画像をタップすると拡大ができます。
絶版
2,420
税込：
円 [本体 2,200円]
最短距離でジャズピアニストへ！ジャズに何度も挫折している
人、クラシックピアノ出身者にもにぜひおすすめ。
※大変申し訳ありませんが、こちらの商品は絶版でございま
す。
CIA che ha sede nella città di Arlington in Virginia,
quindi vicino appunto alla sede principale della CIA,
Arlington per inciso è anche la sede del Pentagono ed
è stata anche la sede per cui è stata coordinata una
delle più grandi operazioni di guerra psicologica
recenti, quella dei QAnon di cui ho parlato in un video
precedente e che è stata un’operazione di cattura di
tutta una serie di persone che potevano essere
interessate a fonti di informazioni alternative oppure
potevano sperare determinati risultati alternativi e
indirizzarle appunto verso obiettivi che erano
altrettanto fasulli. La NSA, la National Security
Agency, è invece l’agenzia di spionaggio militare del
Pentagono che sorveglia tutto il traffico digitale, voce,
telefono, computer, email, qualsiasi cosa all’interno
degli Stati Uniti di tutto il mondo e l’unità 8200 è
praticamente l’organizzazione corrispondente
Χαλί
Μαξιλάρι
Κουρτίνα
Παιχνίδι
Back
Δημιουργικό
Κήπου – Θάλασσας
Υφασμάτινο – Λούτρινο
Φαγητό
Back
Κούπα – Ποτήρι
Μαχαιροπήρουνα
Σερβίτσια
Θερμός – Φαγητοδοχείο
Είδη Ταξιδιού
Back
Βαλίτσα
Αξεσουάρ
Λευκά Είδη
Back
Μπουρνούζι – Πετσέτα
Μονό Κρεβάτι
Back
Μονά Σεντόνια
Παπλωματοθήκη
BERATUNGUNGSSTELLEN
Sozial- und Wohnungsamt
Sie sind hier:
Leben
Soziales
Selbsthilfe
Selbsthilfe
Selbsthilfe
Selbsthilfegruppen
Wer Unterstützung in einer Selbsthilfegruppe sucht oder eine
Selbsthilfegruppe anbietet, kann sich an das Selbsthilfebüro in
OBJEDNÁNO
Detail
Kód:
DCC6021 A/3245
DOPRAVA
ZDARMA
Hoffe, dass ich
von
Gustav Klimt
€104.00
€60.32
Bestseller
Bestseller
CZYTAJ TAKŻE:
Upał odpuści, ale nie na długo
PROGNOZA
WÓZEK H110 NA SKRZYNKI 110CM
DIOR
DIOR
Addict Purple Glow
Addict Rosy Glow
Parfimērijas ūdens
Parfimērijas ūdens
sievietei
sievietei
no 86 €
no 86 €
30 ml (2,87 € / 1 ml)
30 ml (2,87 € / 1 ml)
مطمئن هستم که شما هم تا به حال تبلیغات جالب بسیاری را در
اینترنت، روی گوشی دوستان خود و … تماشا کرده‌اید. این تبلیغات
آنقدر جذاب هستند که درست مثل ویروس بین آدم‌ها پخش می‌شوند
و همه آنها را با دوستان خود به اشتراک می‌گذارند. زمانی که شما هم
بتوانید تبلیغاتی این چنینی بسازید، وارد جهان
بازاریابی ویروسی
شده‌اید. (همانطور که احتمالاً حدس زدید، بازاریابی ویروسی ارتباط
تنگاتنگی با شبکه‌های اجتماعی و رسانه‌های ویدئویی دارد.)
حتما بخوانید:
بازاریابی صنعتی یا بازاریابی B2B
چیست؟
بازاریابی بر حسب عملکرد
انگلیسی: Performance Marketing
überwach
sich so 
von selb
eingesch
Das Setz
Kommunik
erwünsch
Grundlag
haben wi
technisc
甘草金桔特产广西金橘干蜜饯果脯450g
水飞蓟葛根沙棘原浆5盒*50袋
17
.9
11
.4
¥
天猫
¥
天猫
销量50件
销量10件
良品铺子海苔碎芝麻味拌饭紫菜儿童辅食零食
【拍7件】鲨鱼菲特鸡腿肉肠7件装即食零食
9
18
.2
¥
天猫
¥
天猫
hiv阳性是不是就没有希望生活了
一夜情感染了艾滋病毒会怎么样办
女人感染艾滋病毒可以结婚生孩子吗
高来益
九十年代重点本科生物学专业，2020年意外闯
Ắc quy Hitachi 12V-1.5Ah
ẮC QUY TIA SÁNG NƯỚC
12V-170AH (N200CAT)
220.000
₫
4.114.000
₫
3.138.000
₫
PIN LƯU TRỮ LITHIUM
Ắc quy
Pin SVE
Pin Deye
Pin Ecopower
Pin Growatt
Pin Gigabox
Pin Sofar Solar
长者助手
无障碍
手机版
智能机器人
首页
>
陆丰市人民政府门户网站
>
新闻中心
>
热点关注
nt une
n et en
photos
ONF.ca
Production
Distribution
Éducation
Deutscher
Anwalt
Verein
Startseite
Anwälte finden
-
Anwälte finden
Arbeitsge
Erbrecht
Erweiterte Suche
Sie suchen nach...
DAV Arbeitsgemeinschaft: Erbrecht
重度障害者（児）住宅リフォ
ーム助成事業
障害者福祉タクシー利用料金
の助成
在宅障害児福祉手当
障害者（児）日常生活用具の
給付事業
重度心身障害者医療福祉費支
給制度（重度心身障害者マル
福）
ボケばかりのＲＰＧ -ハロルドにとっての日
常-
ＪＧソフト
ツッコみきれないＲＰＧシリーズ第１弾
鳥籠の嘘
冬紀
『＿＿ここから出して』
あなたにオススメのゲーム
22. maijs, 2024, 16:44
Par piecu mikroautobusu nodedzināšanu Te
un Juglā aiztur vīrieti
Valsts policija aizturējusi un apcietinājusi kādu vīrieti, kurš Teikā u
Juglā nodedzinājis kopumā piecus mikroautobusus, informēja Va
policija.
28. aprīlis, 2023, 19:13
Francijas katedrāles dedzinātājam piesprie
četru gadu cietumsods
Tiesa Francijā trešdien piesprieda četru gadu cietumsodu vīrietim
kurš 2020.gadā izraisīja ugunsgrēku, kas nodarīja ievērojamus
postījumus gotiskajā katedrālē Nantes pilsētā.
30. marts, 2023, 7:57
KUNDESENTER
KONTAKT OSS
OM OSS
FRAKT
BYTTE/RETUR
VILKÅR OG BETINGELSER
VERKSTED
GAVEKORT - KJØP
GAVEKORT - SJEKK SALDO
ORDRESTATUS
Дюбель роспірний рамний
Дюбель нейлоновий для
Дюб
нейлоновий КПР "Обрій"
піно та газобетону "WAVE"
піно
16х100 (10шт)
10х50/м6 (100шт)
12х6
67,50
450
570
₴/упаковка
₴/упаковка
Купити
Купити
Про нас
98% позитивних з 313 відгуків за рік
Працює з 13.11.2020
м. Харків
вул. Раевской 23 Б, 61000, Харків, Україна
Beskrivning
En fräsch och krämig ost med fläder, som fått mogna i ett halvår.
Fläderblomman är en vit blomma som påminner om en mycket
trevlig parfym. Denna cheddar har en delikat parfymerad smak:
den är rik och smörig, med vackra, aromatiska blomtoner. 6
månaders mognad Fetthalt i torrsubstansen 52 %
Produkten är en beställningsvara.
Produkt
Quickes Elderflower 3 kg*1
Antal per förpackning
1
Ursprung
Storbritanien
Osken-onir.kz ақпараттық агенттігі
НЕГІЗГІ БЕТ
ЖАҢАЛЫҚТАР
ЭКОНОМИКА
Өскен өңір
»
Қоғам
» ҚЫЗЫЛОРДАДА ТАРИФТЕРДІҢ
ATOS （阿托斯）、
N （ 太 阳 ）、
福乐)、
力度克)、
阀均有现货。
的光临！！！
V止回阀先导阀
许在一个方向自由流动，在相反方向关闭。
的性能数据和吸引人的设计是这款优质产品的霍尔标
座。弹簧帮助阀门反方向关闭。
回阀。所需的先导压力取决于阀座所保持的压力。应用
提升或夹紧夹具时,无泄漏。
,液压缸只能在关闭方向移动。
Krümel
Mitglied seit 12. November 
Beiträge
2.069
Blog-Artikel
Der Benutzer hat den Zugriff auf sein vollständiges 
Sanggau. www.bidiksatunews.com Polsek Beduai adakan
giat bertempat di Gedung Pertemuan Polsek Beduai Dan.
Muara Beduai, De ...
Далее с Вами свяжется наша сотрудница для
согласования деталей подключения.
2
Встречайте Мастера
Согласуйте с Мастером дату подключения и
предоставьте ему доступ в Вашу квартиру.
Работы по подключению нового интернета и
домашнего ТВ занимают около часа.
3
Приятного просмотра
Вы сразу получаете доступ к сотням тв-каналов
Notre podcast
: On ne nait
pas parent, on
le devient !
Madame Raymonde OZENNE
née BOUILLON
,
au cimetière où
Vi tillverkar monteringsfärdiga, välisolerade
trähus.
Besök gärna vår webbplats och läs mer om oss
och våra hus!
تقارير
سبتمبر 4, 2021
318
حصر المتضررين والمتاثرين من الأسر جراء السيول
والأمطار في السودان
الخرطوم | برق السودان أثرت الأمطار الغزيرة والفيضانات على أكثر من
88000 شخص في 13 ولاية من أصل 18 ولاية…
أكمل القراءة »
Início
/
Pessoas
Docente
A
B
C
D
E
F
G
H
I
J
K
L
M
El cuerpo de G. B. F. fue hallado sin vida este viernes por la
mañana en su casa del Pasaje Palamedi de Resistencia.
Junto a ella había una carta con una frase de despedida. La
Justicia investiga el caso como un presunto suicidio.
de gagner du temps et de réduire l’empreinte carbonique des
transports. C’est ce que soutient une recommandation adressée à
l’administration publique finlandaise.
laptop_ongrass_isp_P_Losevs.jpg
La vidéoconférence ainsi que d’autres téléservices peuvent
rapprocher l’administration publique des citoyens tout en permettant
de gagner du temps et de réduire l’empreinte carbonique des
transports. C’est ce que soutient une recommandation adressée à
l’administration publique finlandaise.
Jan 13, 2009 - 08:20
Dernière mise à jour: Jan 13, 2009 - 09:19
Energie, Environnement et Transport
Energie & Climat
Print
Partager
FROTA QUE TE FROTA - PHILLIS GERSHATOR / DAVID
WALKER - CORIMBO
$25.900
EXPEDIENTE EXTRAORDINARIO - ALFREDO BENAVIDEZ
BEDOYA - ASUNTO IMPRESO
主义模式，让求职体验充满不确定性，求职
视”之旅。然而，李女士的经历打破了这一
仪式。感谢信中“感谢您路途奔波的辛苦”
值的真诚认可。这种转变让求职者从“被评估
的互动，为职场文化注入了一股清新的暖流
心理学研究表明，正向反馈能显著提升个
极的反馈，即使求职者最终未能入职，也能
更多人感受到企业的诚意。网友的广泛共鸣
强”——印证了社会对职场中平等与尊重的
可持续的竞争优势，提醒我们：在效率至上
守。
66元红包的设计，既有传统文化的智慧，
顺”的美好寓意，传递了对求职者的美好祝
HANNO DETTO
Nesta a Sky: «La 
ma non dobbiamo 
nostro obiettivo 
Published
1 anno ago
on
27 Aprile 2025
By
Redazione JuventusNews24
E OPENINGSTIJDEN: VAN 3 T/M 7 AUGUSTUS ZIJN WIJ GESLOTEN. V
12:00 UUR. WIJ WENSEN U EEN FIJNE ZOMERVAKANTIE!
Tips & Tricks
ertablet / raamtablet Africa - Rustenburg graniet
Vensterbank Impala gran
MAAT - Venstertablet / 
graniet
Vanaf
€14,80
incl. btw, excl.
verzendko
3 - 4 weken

--

PROBLEM TO SOLVE: From the listing above, output exactly the run of lines that starts with the line containing "potevano sperare determinati" and ends with the line containing "BERATUNGUNGSSTELLEN".

SOLVED EXERCISE:
potevano sperare determinati risultati alternativi e
indirizzarle appunto verso obiettivi che erano
altrettanto fasulli. La NSA, la National Security
Agency, è invece l’agenzia di spionaggio militare del
Pentagono che sorveglia tutto il traffico digitale, voce,
telefono, computer, email, qualsiasi cosa all’interno
degli Stati Uniti di tutto il mondo e l’unità 8200 è
praticamente l’organizzazione corrispondente
Χαλί
Μαξιλάρι
Κουρτίνα
Παιχνίδι
Back
Δημιουργικό
Κήπου – Θάλασσας
Υφασμάτινο – Λούτρινο
Φαγητό
Back
Κούπα – Ποτήρι
Μαχαιροπήρουνα
Σερβίτσια
Θερμός – Φαγητοδοχείο
Είδη Ταξιδιού
Back
Βαλίτσα
Αξεσουάρ
Λευκά Είδη
Back
Μπουρνούζι – Πετσέτα
Μονό Κρεβάτι
Back
Μονά Σεντόνια
Παπλωματοθήκη
BERATUNGUNGSSTELLEN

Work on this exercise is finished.